Work request
Copy out all lines of the records in which the word "OutputIncorrectSystemsHtml" appears.

Material shown

—————

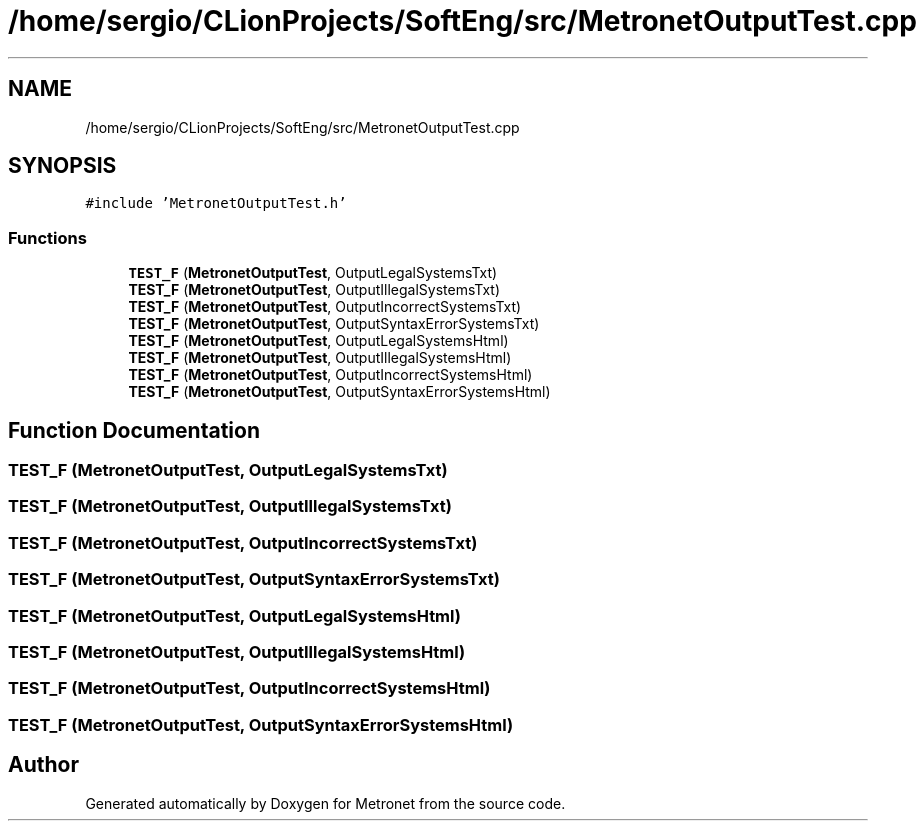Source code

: .TH "/home/sergio/CLionProjects/SoftEng/src/MetronetOutputTest.cpp" 3 "Thu Mar 23 2017" "Version 1.0" "Metronet" \" -*- nroff -*-
.ad l
.nh
.SH NAME
/home/sergio/CLionProjects/SoftEng/src/MetronetOutputTest.cpp
.SH SYNOPSIS
.br
.PP
\fC#include 'MetronetOutputTest\&.h'\fP
.br

.SS "Functions"

.in +1c
.ti -1c
.RI "\fBTEST_F\fP (\fBMetronetOutputTest\fP, OutputLegalSystemsTxt)"
.br
.ti -1c
.RI "\fBTEST_F\fP (\fBMetronetOutputTest\fP, OutputIllegalSystemsTxt)"
.br
.ti -1c
.RI "\fBTEST_F\fP (\fBMetronetOutputTest\fP, OutputIncorrectSystemsTxt)"
.br
.ti -1c
.RI "\fBTEST_F\fP (\fBMetronetOutputTest\fP, OutputSyntaxErrorSystemsTxt)"
.br
.ti -1c
.RI "\fBTEST_F\fP (\fBMetronetOutputTest\fP, OutputLegalSystemsHtml)"
.br
.ti -1c
.RI "\fBTEST_F\fP (\fBMetronetOutputTest\fP, OutputIllegalSystemsHtml)"
.br
.ti -1c
.RI "\fBTEST_F\fP (\fBMetronetOutputTest\fP, OutputIncorrectSystemsHtml)"
.br
.ti -1c
.RI "\fBTEST_F\fP (\fBMetronetOutputTest\fP, OutputSyntaxErrorSystemsHtml)"
.br
.in -1c
.SH "Function Documentation"
.PP 
.SS "TEST_F (\fBMetronetOutputTest\fP, OutputLegalSystemsTxt)"

.SS "TEST_F (\fBMetronetOutputTest\fP, OutputIllegalSystemsTxt)"

.SS "TEST_F (\fBMetronetOutputTest\fP, OutputIncorrectSystemsTxt)"

.SS "TEST_F (\fBMetronetOutputTest\fP, OutputSyntaxErrorSystemsTxt)"

.SS "TEST_F (\fBMetronetOutputTest\fP, OutputLegalSystemsHtml)"

.SS "TEST_F (\fBMetronetOutputTest\fP, OutputIllegalSystemsHtml)"

.SS "TEST_F (\fBMetronetOutputTest\fP, OutputIncorrectSystemsHtml)"

.SS "TEST_F (\fBMetronetOutputTest\fP, OutputSyntaxErrorSystemsHtml)"

.SH "Author"
.PP 
Generated automatically by Doxygen for Metronet from the source code\&.
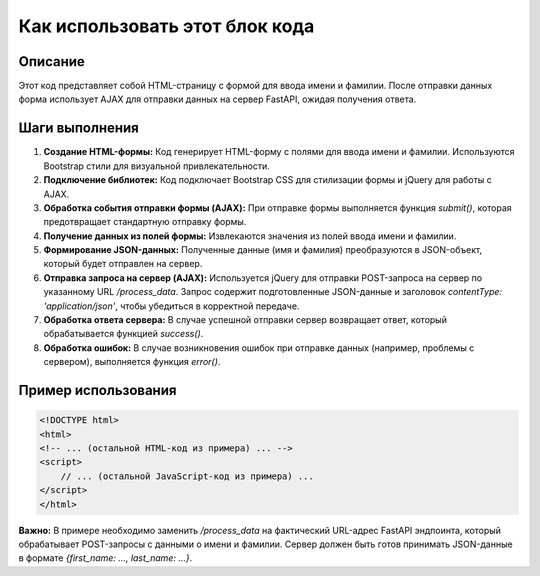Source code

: Как использовать этот блок кода
=========================================================================================

Описание
-------------------------
Этот код представляет собой HTML-страницу с формой для ввода имени и фамилии.  После отправки данных форма использует AJAX для отправки данных на сервер FastAPI, ожидая получения ответа.

Шаги выполнения
-------------------------
1. **Создание HTML-формы:**  Код генерирует HTML-форму с полями для ввода имени и фамилии. Используются Bootstrap стили для визуальной привлекательности.
2. **Подключение библиотек:**  Код подключает Bootstrap CSS для стилизации формы и jQuery для работы с AJAX.
3. **Обработка события отправки формы (AJAX):**  При отправке формы выполняется функция `submit()`, которая предотвращает стандартную отправку формы.
4. **Получение данных из полей формы:**  Извлекаются значения из полей ввода имени и фамилии.
5. **Формирование JSON-данных:**  Полученные данные (имя и фамилия)  преобразуются в JSON-объект, который будет отправлен на сервер.
6. **Отправка запроса на сервер (AJAX):**  Используется jQuery для отправки POST-запроса на сервер по указанному URL `/process_data`.  Запрос содержит подготовленные JSON-данные и заголовок `contentType: 'application/json'`, чтобы убедиться в корректной передаче.
7. **Обработка ответа сервера:**  В случае успешной отправки сервер возвращает ответ, который обрабатывается функцией `success()`.
8. **Обработка ошибок:**  В случае возникновения ошибок при отправке данных (например, проблемы с сервером), выполняется функция `error()`.


Пример использования
-------------------------
.. code-block:: html+javascript

    <!DOCTYPE html>
    <html>
    <!-- ... (остальной HTML-код из примера) ... -->
    <script>
        // ... (остальной JavaScript-код из примера) ...
    </script>
    </html>


**Важно:**  В примере необходимо заменить `/process_data` на фактический URL-адрес FastAPI эндпоинта, который обрабатывает POST-запросы с данными о имени и фамилии.  Сервер должен быть готов принимать JSON-данные в формате `{first_name: ..., last_name: ...}`.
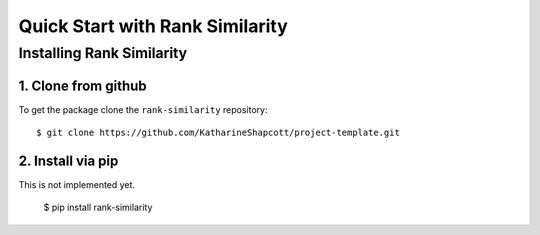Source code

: #####################################
Quick Start with Rank Similarity
#####################################


Installing Rank Similarity
===================================================

1. Clone from github
-------------------------------------

To get the package clone the ``rank-similarity`` repository::

    $ git clone https://github.com/KatharineShapcott/project-template.git


2. Install via pip 
-------------------------------------------

This is not implemented yet. 

    $ pip install rank-similarity



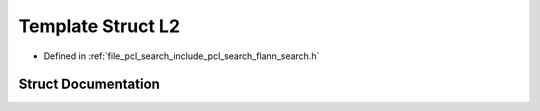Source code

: .. _exhale_struct_structflann_1_1_l2:

Template Struct L2
==================

- Defined in :ref:`file_pcl_search_include_pcl_search_flann_search.h`


Struct Documentation
--------------------


.. doxygenstruct:: flann::L2
   :members:
   :protected-members:
   :undoc-members:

—————

Exercise solution
.RI "\fBTEST_F\fP (\fBMetronetOutputTest\fP, OutputIncorrectSystemsHtml)"
.SS "TEST_F (\fBMetronetOutputTest\fP, OutputIncorrectSystemsHtml)"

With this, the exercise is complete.